The CLO has been around for more than a decade, and really started to gain ground in 2018. But CLO issuance boomed in 2021, when a new crop of multifamily investors, many of them syndicators who lacked access to institutional money, realized the debt tool was perfect for them.
Lenders issued $30 billion of CRE CLO debt in 2021, and $24 billion of that debt went to multifamily investors.
There’s also a difference in the relationship between a CLO lender and borrower, a difference that’s driven largely by the transitional nature of the attached properties.
“They’re assets where the borrowers and the managers and the CLO are in constant communication, constant dialogue, in order to make sure that the loan remains performing,” McQueen said.
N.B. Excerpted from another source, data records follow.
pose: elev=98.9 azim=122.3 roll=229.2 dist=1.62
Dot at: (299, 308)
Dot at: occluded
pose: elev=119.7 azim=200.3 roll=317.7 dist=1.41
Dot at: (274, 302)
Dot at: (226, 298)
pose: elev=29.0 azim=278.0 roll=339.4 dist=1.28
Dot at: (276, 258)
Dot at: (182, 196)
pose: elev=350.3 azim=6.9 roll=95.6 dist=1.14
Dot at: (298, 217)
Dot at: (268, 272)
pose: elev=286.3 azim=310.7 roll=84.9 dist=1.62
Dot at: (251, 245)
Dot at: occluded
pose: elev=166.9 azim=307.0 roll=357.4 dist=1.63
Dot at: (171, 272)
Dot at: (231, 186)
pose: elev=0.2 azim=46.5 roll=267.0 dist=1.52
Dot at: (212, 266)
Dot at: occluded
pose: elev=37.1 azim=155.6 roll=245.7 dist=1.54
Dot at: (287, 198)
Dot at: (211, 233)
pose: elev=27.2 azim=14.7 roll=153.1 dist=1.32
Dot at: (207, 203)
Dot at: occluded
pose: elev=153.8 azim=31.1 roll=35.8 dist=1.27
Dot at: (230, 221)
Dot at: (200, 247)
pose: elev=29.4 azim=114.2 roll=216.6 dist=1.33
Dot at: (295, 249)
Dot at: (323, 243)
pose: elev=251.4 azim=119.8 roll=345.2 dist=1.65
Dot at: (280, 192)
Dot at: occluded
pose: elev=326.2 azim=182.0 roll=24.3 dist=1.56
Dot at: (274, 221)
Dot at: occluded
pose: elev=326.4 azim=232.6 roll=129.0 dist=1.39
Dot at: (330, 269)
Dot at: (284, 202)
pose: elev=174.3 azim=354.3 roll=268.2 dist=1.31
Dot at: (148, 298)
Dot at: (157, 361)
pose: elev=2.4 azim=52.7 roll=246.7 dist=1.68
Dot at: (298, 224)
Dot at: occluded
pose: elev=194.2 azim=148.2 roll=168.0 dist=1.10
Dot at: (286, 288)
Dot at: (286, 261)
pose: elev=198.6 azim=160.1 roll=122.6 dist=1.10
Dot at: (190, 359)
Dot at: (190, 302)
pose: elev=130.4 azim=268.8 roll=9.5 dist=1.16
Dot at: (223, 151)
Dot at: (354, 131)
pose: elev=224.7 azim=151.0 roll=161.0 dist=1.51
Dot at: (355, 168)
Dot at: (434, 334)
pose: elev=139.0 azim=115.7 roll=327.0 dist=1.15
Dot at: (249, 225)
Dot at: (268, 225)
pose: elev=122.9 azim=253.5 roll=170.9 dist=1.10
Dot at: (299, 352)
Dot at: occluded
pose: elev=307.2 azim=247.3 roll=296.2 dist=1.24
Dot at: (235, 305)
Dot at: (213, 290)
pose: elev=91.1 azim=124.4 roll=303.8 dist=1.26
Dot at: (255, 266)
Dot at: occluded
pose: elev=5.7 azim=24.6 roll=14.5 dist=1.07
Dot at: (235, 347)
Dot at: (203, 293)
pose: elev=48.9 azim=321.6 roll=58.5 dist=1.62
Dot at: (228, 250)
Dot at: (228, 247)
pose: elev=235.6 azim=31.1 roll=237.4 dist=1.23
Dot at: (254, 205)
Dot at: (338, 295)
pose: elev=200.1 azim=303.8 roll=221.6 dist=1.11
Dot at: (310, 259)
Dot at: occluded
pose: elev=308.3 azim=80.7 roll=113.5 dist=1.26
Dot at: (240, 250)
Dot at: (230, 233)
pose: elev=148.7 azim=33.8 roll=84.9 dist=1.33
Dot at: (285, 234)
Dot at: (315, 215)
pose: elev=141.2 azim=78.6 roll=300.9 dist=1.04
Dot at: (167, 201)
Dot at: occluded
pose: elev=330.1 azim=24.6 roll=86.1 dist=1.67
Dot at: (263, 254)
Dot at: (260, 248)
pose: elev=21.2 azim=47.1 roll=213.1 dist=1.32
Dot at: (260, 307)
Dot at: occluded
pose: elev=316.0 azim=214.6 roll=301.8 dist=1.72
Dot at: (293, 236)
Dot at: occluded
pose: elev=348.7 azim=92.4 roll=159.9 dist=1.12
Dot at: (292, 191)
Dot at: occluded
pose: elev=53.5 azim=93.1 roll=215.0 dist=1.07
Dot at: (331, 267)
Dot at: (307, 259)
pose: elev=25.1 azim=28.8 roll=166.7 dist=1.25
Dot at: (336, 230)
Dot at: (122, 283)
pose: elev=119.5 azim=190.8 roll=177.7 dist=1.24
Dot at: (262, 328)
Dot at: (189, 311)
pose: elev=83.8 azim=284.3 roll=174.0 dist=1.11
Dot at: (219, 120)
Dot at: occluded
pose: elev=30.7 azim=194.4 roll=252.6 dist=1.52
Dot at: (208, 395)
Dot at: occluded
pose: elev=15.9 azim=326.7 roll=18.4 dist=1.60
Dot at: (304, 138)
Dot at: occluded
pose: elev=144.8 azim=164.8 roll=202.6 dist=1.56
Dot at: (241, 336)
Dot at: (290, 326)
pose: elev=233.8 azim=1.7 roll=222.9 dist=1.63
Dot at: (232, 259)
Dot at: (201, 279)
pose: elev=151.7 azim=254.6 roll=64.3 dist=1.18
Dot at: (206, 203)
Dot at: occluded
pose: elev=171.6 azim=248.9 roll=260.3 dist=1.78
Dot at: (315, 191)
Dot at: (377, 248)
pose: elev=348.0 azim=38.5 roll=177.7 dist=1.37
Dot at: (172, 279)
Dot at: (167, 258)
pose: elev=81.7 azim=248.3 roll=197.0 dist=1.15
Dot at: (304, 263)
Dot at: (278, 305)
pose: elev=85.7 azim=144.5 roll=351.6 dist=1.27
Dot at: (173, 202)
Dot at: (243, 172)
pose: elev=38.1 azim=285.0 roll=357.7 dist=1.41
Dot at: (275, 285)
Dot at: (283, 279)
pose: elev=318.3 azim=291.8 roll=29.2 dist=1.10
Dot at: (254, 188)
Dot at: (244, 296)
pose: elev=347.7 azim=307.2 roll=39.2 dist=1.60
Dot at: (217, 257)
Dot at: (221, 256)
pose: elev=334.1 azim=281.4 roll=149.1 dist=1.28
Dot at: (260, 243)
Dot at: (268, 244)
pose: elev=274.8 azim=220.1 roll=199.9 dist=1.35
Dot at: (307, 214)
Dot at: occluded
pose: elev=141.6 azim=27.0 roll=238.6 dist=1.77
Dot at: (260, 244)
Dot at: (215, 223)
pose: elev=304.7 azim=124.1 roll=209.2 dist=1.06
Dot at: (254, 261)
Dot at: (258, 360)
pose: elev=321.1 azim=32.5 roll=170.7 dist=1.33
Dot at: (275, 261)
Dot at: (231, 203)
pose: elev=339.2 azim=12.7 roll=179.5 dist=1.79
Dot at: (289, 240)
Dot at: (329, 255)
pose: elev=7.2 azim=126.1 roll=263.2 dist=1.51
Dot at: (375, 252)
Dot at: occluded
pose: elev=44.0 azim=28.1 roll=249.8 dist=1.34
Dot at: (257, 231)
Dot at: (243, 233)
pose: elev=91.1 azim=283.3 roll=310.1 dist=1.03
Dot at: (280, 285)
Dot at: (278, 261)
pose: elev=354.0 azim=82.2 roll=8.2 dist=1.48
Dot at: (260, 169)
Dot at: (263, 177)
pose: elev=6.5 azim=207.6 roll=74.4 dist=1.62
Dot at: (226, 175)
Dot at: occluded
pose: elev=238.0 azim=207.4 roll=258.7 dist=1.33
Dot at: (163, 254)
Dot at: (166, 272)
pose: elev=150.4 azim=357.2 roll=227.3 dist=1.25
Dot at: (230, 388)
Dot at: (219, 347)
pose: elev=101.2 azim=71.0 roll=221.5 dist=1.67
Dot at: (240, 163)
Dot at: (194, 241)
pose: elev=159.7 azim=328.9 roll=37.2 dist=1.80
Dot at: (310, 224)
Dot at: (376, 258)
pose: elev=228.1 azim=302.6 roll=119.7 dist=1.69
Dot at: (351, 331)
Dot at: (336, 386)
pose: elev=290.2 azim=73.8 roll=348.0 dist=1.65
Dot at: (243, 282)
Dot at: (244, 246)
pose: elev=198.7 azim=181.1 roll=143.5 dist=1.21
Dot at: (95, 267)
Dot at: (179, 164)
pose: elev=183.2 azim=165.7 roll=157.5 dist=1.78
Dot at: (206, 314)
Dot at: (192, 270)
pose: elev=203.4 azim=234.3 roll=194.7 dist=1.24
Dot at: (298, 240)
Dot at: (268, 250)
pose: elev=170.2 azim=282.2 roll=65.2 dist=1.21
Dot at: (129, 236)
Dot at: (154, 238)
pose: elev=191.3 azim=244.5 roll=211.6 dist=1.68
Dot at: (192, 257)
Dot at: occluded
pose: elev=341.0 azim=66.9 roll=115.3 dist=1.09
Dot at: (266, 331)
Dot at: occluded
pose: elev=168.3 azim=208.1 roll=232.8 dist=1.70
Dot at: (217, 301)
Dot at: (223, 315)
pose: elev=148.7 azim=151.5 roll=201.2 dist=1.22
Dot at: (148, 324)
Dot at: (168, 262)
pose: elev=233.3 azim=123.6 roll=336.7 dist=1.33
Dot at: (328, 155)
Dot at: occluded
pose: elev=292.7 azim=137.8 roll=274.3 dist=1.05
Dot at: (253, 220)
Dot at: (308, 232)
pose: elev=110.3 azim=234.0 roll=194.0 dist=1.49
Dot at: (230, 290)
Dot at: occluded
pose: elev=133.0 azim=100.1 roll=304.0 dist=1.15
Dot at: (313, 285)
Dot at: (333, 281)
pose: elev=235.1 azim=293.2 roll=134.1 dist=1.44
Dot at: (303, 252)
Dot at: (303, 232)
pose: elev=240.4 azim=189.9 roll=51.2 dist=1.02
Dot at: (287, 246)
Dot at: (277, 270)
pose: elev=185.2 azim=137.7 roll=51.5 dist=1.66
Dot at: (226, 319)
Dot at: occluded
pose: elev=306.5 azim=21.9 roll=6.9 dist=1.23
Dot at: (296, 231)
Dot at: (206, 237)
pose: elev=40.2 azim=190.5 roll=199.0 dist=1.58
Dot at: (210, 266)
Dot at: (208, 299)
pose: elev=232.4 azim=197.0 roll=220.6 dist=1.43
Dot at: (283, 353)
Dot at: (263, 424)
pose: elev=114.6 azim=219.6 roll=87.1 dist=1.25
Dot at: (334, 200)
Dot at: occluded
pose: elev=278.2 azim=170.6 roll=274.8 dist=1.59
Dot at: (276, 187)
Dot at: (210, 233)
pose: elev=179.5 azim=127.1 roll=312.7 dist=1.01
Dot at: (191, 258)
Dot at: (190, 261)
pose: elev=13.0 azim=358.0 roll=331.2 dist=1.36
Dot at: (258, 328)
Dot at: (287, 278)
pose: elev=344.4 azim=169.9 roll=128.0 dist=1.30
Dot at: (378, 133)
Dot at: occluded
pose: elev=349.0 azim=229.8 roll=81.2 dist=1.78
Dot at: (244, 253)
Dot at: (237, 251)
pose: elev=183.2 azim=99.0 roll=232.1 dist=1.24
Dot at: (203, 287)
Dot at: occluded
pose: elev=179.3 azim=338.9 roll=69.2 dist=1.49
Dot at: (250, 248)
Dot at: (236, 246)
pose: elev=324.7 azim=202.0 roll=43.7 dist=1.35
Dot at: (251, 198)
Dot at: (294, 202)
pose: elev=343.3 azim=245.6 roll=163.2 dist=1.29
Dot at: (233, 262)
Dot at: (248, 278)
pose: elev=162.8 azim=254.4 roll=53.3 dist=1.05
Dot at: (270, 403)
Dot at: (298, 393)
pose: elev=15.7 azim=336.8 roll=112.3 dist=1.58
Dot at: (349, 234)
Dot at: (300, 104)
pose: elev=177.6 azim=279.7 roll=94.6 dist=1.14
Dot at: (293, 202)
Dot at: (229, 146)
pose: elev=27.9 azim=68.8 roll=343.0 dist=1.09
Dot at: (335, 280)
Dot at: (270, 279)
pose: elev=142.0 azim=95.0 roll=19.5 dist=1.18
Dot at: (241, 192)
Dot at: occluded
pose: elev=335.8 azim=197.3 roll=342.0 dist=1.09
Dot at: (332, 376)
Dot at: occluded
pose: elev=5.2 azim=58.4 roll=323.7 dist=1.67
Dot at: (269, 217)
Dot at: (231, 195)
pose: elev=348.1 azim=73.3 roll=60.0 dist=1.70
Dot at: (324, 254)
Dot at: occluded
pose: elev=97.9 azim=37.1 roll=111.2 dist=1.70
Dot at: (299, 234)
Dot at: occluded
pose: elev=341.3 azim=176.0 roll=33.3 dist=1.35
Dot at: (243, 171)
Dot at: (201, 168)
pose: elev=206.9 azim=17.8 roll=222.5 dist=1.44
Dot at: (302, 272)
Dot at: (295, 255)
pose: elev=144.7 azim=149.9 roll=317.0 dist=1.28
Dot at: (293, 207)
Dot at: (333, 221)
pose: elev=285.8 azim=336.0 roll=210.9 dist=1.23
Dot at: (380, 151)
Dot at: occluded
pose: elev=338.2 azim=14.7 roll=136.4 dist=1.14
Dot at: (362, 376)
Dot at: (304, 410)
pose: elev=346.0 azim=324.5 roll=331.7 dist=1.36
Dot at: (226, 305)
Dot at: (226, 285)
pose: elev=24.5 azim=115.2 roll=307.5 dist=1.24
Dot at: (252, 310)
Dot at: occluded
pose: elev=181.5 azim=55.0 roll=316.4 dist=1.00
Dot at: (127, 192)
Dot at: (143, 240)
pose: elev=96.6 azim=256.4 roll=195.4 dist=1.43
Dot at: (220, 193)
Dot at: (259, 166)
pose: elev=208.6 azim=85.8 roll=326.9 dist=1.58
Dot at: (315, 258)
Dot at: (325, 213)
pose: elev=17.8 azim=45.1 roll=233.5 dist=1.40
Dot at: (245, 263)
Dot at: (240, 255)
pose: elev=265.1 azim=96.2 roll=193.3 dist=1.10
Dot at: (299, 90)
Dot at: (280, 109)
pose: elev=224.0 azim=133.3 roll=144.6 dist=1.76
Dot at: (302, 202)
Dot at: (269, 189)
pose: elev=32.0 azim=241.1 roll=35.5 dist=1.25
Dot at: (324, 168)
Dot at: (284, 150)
It can also make them more willing to grant loan modifications.
Today, many of those multifamily properties are in trouble, thanks to rising rates on their floating rate debt and issues getting the transition to the finish line. But the increase in troubled debt highlights an important difference between CLOs and CDOs.
CLOs are typically structured so the lender becomes a junior partner in the investment. If the assets that back the debt get in trouble, they are the last to get paid. The structure incentivizes lenders to ensure the investments run smoothly and that investors get paid.
Unfortunately, many CLO-backed multifamily properties are not on smooth ground today, and borrowers are facing foreclosure across their portfolios. One major syndicator, GVA, has defaulted on $600 million in debt.
Still, there are ways for lenders to protect investors in such situations. CLO lenders can replace troubled debt in their CLO pool if it’s in default or at imminent risk of default. They do this by buying out the debt in favor of investors.
So far, most of these CLO lenders have been able to adequately stave off trouble stemming from defaults. Others have been less successful. One GVA lender, Ready Capital, paused interest payments to some investors following the defaults.
With a multi-billion dollar wall of CLO maturities due to hit this year, some lenders and junior CLO investors could be at risk.